Start at the line in the entries below that contains "right elbow: (1914, 435)", stop at the line that contains "right shoulder: (1167, 327)", and output exactly the lines in that span, both ends included.

Top of Task data

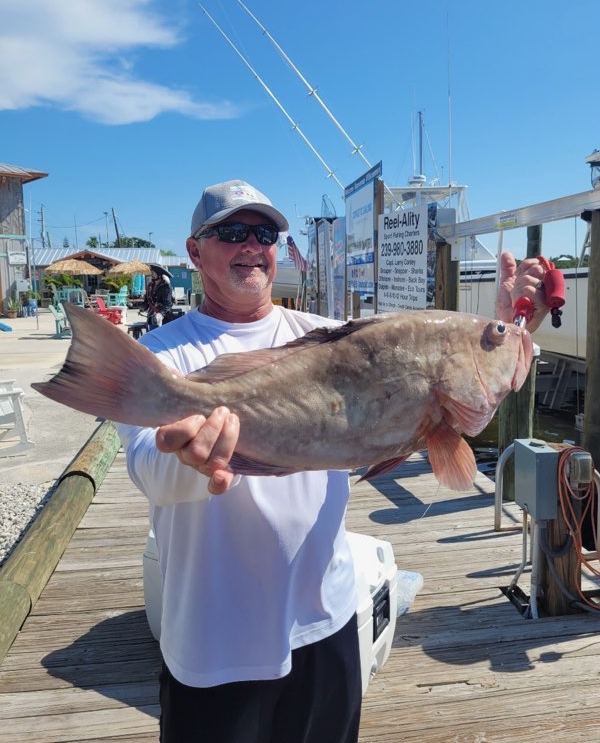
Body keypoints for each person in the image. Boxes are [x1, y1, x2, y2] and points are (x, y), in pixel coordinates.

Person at [117, 179, 550, 743]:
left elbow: (454, 397)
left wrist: (513, 329)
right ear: (195, 250)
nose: (252, 244)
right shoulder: (161, 358)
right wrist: (194, 461)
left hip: (327, 623)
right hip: (212, 639)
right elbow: (148, 469)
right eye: (230, 232)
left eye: (265, 233)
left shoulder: (325, 335)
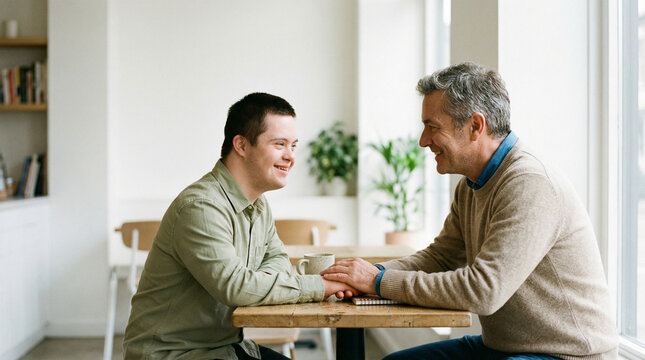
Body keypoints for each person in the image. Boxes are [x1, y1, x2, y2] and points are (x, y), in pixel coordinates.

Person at [321, 62, 618, 360]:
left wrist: (376, 282)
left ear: (476, 126)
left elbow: (484, 290)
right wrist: (375, 273)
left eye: (432, 126)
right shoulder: (471, 184)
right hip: (505, 349)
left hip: (566, 356)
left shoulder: (529, 183)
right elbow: (441, 257)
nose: (424, 140)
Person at [123, 92, 355, 360]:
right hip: (175, 354)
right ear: (242, 145)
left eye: (293, 145)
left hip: (227, 349)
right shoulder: (201, 206)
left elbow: (277, 258)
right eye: (279, 144)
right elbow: (236, 287)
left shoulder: (258, 204)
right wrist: (319, 286)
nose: (290, 156)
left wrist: (258, 283)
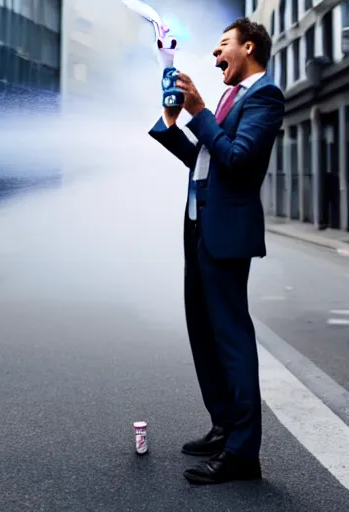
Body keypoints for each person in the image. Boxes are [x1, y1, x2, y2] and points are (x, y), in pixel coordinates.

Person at [149, 18, 285, 484]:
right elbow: (204, 159)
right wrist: (174, 123)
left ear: (248, 47)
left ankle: (243, 453)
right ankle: (224, 425)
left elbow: (237, 159)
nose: (214, 55)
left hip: (226, 232)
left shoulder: (265, 95)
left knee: (231, 338)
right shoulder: (230, 98)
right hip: (199, 225)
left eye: (222, 46)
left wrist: (201, 110)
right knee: (202, 331)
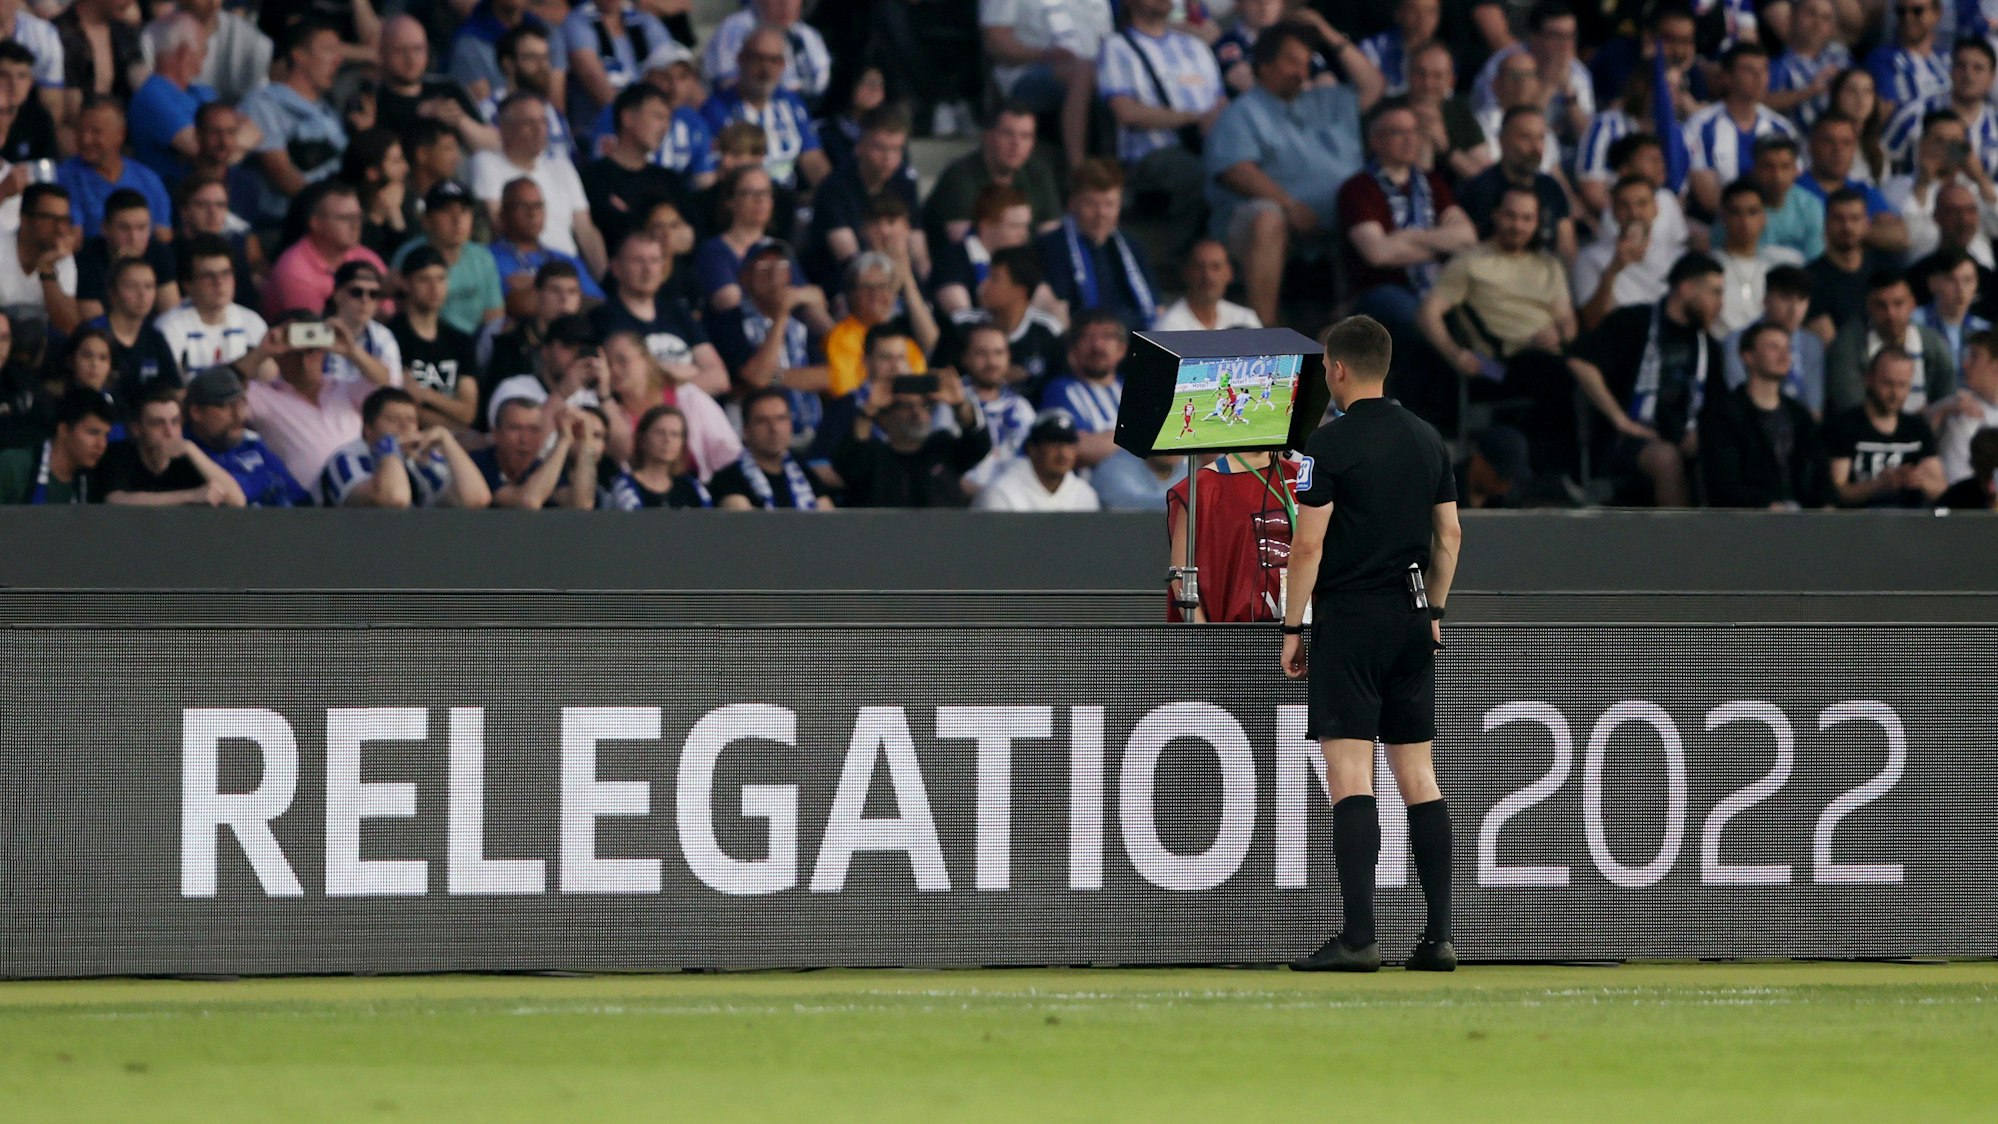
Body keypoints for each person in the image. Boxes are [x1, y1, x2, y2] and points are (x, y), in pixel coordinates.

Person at [1281, 314, 1459, 975]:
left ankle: (1359, 938)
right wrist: (1434, 609)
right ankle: (1439, 937)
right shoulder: (1427, 439)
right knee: (1419, 777)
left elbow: (1308, 544)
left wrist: (1293, 626)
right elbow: (1451, 537)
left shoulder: (1327, 446)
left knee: (1351, 776)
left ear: (1337, 369)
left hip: (1351, 621)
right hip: (1413, 619)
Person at [1204, 23, 1376, 327]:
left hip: (1342, 219)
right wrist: (1289, 205)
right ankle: (1265, 332)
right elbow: (1236, 171)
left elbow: (1373, 85)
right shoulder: (1243, 112)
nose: (1302, 70)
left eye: (1306, 62)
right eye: (1291, 61)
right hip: (1269, 223)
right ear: (1264, 65)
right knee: (1267, 216)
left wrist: (1327, 32)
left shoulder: (1327, 100)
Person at [1340, 103, 1479, 409]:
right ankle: (1422, 416)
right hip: (1380, 289)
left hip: (1438, 285)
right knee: (1420, 323)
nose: (1409, 139)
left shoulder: (1432, 184)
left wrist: (1409, 237)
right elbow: (1376, 254)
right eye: (1398, 133)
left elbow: (1467, 238)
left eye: (1413, 132)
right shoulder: (1358, 189)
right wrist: (1439, 242)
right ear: (1376, 142)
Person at [1567, 253, 1728, 507]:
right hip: (1627, 441)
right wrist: (1619, 418)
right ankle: (1677, 541)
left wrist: (1699, 433)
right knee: (1666, 458)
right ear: (1686, 288)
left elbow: (1717, 405)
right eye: (1715, 292)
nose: (1720, 302)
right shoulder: (1633, 322)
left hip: (1682, 436)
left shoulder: (1709, 346)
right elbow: (1580, 362)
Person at [1095, 0, 1225, 266]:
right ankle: (1180, 260)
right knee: (1202, 176)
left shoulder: (1195, 47)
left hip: (1210, 144)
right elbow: (1125, 111)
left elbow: (1221, 103)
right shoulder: (1117, 46)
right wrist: (1191, 118)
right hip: (1150, 153)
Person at [833, 323, 990, 508]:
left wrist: (960, 405)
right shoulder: (873, 458)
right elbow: (847, 463)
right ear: (885, 417)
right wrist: (868, 412)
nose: (917, 413)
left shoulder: (942, 448)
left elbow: (979, 445)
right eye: (905, 407)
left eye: (924, 406)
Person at [244, 309, 402, 486]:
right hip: (307, 503)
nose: (304, 360)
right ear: (279, 356)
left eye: (311, 350)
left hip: (360, 490)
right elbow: (218, 389)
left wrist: (351, 350)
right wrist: (263, 352)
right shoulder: (262, 395)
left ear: (323, 350)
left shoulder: (345, 388)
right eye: (294, 352)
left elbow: (386, 383)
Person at [704, 238, 829, 448]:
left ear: (790, 275)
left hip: (810, 434)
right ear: (745, 278)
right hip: (754, 440)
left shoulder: (801, 320)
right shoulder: (728, 321)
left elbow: (831, 376)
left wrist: (774, 377)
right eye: (763, 267)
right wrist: (780, 317)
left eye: (781, 266)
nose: (773, 274)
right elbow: (753, 376)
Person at [471, 92, 607, 278]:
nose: (539, 129)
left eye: (543, 122)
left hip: (569, 267)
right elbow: (497, 222)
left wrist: (607, 280)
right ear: (504, 129)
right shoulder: (486, 162)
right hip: (522, 266)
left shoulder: (562, 166)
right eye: (528, 123)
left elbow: (586, 229)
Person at [1700, 321, 1832, 508]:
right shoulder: (1723, 414)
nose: (1784, 355)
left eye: (1787, 348)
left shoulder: (1800, 415)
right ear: (1748, 357)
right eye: (1773, 347)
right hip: (1749, 523)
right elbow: (1723, 484)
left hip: (1802, 520)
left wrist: (1827, 505)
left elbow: (1820, 473)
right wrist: (1766, 505)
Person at [1164, 443, 1298, 622]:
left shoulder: (1303, 476)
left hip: (1309, 629)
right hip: (1232, 633)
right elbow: (1180, 578)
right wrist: (1207, 643)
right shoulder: (1200, 488)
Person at [589, 229, 729, 394]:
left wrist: (664, 384)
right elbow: (626, 386)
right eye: (638, 260)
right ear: (616, 268)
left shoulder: (678, 312)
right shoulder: (602, 319)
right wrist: (688, 373)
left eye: (654, 260)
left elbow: (720, 378)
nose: (648, 269)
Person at [802, 104, 924, 291]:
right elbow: (850, 261)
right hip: (845, 286)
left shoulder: (905, 183)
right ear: (860, 146)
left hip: (898, 277)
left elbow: (918, 250)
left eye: (896, 150)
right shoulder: (835, 188)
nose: (888, 158)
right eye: (880, 148)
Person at [979, 0, 1112, 170]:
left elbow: (1106, 41)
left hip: (1093, 69)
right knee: (1082, 72)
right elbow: (996, 40)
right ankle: (1077, 168)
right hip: (1030, 69)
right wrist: (1044, 55)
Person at [238, 21, 347, 228]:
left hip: (331, 222)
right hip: (282, 222)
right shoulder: (264, 103)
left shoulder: (329, 110)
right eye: (328, 50)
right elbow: (280, 170)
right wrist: (330, 211)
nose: (338, 60)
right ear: (299, 55)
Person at [1035, 157, 1159, 333]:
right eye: (1091, 204)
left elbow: (1154, 306)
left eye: (1109, 205)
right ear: (1073, 204)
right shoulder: (1051, 246)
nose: (1101, 214)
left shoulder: (1132, 246)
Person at [699, 27, 830, 190]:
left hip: (789, 200)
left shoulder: (791, 102)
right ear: (741, 60)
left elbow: (812, 157)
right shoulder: (716, 108)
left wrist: (831, 194)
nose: (766, 69)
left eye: (774, 61)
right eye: (758, 59)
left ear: (783, 66)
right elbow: (710, 173)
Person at [318, 385, 490, 508]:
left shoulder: (420, 459)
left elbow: (477, 499)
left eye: (411, 421)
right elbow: (394, 499)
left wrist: (447, 441)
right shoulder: (346, 459)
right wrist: (390, 448)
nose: (405, 427)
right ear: (368, 429)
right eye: (393, 420)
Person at [600, 327, 740, 478]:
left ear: (646, 360)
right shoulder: (610, 410)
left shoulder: (688, 397)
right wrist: (604, 396)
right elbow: (624, 455)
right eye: (607, 364)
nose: (613, 370)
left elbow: (727, 449)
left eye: (622, 360)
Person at [1683, 45, 1800, 219]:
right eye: (1749, 70)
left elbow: (1792, 185)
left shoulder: (1782, 128)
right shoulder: (1700, 126)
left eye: (1764, 70)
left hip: (1774, 223)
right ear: (1727, 78)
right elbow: (1707, 196)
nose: (1759, 77)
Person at [932, 245, 1064, 400]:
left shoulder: (1049, 332)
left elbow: (1058, 388)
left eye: (994, 279)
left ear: (1020, 291)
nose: (984, 285)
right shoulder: (962, 326)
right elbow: (937, 376)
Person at [922, 102, 1062, 246]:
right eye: (1008, 134)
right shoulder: (960, 175)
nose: (1016, 144)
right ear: (987, 136)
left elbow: (1051, 239)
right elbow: (965, 246)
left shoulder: (1038, 173)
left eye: (1025, 136)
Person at [1825, 348, 1948, 506]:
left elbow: (1941, 490)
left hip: (1910, 523)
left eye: (1902, 385)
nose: (1895, 393)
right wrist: (1879, 485)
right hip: (1857, 525)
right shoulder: (1845, 426)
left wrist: (1917, 479)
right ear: (1869, 379)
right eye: (1888, 383)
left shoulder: (1918, 428)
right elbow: (1837, 491)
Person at [1826, 269, 1956, 415]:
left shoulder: (1932, 343)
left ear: (1912, 304)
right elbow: (1850, 405)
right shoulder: (1848, 343)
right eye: (1881, 305)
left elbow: (1947, 397)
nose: (1891, 314)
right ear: (1869, 306)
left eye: (1898, 303)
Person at [97, 380, 245, 507]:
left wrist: (190, 448)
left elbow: (237, 501)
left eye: (175, 422)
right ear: (137, 429)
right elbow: (115, 500)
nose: (169, 432)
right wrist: (190, 496)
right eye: (157, 423)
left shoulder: (189, 457)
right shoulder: (120, 454)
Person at [1457, 106, 1575, 263]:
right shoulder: (1478, 191)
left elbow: (1567, 249)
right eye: (1525, 138)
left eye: (1540, 138)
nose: (1536, 148)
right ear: (1502, 141)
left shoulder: (1551, 187)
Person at [388, 181, 505, 336]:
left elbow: (494, 317)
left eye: (464, 211)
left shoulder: (482, 258)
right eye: (446, 211)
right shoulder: (409, 255)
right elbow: (398, 310)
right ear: (426, 220)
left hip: (473, 345)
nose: (457, 220)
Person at [181, 364, 308, 506]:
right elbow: (237, 499)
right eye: (226, 406)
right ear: (196, 412)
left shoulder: (252, 443)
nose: (239, 415)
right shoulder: (186, 456)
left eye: (241, 404)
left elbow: (299, 497)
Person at [581, 82, 685, 255]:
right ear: (628, 118)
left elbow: (692, 234)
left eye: (668, 119)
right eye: (658, 117)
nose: (665, 127)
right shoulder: (593, 179)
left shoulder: (669, 180)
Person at [386, 246, 481, 432]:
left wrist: (425, 394)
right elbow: (405, 409)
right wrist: (457, 429)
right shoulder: (391, 336)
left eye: (441, 278)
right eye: (424, 279)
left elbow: (468, 412)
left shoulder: (460, 340)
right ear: (405, 283)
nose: (434, 288)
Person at [371, 15, 498, 153]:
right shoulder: (374, 100)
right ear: (382, 53)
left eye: (418, 49)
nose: (411, 59)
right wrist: (420, 117)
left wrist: (458, 119)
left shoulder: (447, 87)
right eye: (400, 51)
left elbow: (495, 144)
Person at [262, 183, 390, 319]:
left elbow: (389, 313)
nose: (355, 225)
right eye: (345, 218)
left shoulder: (366, 257)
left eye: (358, 217)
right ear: (315, 223)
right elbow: (315, 330)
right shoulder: (294, 269)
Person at [126, 10, 222, 186]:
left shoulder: (203, 92)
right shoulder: (152, 96)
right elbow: (205, 149)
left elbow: (234, 141)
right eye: (203, 47)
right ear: (184, 52)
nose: (205, 54)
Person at [487, 176, 605, 316]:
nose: (532, 213)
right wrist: (568, 292)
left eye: (538, 206)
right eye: (522, 206)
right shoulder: (485, 258)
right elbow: (514, 306)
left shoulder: (565, 259)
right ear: (503, 214)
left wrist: (534, 285)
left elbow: (599, 304)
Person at [1574, 174, 1679, 330]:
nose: (1634, 213)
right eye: (1624, 205)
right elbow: (1592, 322)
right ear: (1613, 210)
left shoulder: (1678, 257)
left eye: (1642, 204)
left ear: (1656, 208)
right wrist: (1613, 270)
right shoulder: (1589, 258)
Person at [157, 234, 270, 377]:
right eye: (208, 276)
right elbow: (173, 388)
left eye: (226, 274)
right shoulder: (168, 327)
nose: (219, 283)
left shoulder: (252, 322)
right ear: (187, 284)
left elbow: (269, 380)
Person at [824, 251, 933, 398]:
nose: (875, 294)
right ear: (851, 294)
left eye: (882, 286)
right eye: (867, 287)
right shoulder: (841, 337)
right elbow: (847, 390)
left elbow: (920, 384)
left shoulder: (901, 338)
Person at [1724, 264, 1829, 416]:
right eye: (1785, 298)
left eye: (1801, 300)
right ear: (1765, 299)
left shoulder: (1812, 344)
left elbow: (1814, 408)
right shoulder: (1736, 341)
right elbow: (1735, 396)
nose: (1794, 310)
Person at [709, 386, 834, 509]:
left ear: (791, 425)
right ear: (746, 431)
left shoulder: (806, 475)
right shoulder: (729, 479)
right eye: (762, 421)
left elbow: (829, 522)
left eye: (781, 418)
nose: (774, 428)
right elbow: (743, 525)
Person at [955, 321, 1037, 497]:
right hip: (965, 508)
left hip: (1018, 506)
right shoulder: (952, 404)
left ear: (1008, 357)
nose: (991, 361)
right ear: (965, 358)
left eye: (998, 353)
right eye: (981, 353)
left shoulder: (1022, 407)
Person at [73, 188, 181, 323]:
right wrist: (121, 269)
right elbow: (95, 326)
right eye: (124, 228)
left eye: (141, 228)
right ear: (105, 229)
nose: (134, 238)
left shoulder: (159, 253)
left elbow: (171, 316)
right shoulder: (87, 260)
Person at [473, 396, 601, 509]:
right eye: (515, 428)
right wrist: (563, 440)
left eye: (534, 430)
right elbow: (528, 502)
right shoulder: (480, 463)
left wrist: (586, 442)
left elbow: (582, 505)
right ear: (496, 434)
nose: (525, 439)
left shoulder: (541, 466)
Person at [1714, 179, 1805, 335]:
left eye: (1752, 212)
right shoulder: (1711, 266)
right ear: (1723, 216)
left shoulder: (1782, 264)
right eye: (1736, 213)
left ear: (1764, 216)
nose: (1745, 222)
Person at [932, 183, 1037, 316]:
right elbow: (960, 313)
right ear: (986, 225)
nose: (1024, 234)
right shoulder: (953, 260)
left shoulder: (1024, 261)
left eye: (1026, 226)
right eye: (1014, 226)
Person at [702, 0, 832, 105]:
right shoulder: (735, 28)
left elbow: (820, 84)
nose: (786, 4)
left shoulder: (807, 35)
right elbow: (725, 82)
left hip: (801, 114)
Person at [87, 257, 179, 401]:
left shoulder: (155, 338)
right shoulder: (92, 333)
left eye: (149, 286)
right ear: (112, 293)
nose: (142, 294)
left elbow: (175, 389)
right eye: (131, 286)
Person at [1805, 189, 1893, 339]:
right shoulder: (1810, 279)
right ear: (1825, 223)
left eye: (1855, 218)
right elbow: (1829, 343)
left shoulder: (1886, 270)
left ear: (1867, 223)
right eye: (1838, 219)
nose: (1847, 227)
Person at [450, 0, 569, 111]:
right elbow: (483, 114)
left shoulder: (547, 32)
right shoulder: (469, 42)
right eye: (530, 56)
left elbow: (556, 104)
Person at [973, 408, 1099, 512]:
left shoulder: (1084, 494)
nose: (1063, 454)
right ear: (1032, 449)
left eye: (1069, 445)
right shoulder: (1001, 493)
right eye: (1055, 445)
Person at [478, 23, 573, 160]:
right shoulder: (489, 110)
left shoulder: (552, 112)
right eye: (531, 57)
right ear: (508, 64)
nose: (542, 66)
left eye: (545, 57)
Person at [0, 389, 112, 504]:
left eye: (106, 435)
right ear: (63, 430)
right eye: (93, 432)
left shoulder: (95, 483)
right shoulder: (13, 466)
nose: (101, 444)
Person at [2, 182, 81, 339]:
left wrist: (47, 269)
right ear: (25, 219)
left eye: (64, 220)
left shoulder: (62, 258)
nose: (60, 229)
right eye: (50, 219)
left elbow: (68, 325)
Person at [607, 403, 713, 509]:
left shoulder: (693, 488)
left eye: (675, 434)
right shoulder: (625, 486)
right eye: (660, 432)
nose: (667, 440)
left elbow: (709, 521)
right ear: (642, 439)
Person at [1927, 328, 1998, 483]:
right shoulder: (1956, 406)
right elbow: (1914, 435)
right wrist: (1943, 410)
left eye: (1974, 357)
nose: (1965, 365)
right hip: (1960, 500)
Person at [1767, 0, 1851, 128]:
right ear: (1792, 17)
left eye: (1825, 18)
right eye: (1811, 14)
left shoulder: (1841, 57)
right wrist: (1810, 91)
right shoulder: (1777, 64)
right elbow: (1761, 103)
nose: (1818, 23)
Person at [1155, 239, 1261, 331]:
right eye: (1199, 267)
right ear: (1186, 272)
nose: (1208, 275)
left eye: (1216, 267)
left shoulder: (1246, 319)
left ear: (1229, 273)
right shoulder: (1167, 327)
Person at [1914, 248, 1992, 373]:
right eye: (1951, 280)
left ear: (1976, 284)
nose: (1960, 289)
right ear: (1933, 283)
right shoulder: (1913, 323)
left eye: (1967, 280)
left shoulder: (1985, 331)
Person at [1863, 0, 1948, 113]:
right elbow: (1889, 112)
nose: (1908, 17)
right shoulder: (1881, 60)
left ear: (1937, 13)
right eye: (1901, 12)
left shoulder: (1948, 61)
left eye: (1917, 11)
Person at [1752, 135, 1825, 263]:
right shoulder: (1737, 204)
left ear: (1796, 170)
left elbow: (1815, 261)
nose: (1777, 176)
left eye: (1784, 167)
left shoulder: (1811, 206)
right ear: (1756, 169)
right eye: (1768, 167)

Bottom of Task data

## Exercise output
right elbow: (1914, 435)
right wrist: (1943, 410)
left eye: (1974, 357)
nose: (1965, 365)
right hip: (1960, 500)
Person at [1767, 0, 1851, 128]:
right ear: (1792, 17)
left eye: (1825, 18)
right eye: (1811, 14)
left shoulder: (1841, 57)
right wrist: (1810, 91)
right shoulder: (1777, 64)
right elbow: (1761, 103)
nose: (1818, 23)
Person at [1155, 239, 1261, 331]:
right eye: (1199, 267)
right ear: (1186, 272)
nose: (1208, 275)
left eye: (1216, 267)
left shoulder: (1246, 319)
left ear: (1229, 273)
right shoulder: (1167, 327)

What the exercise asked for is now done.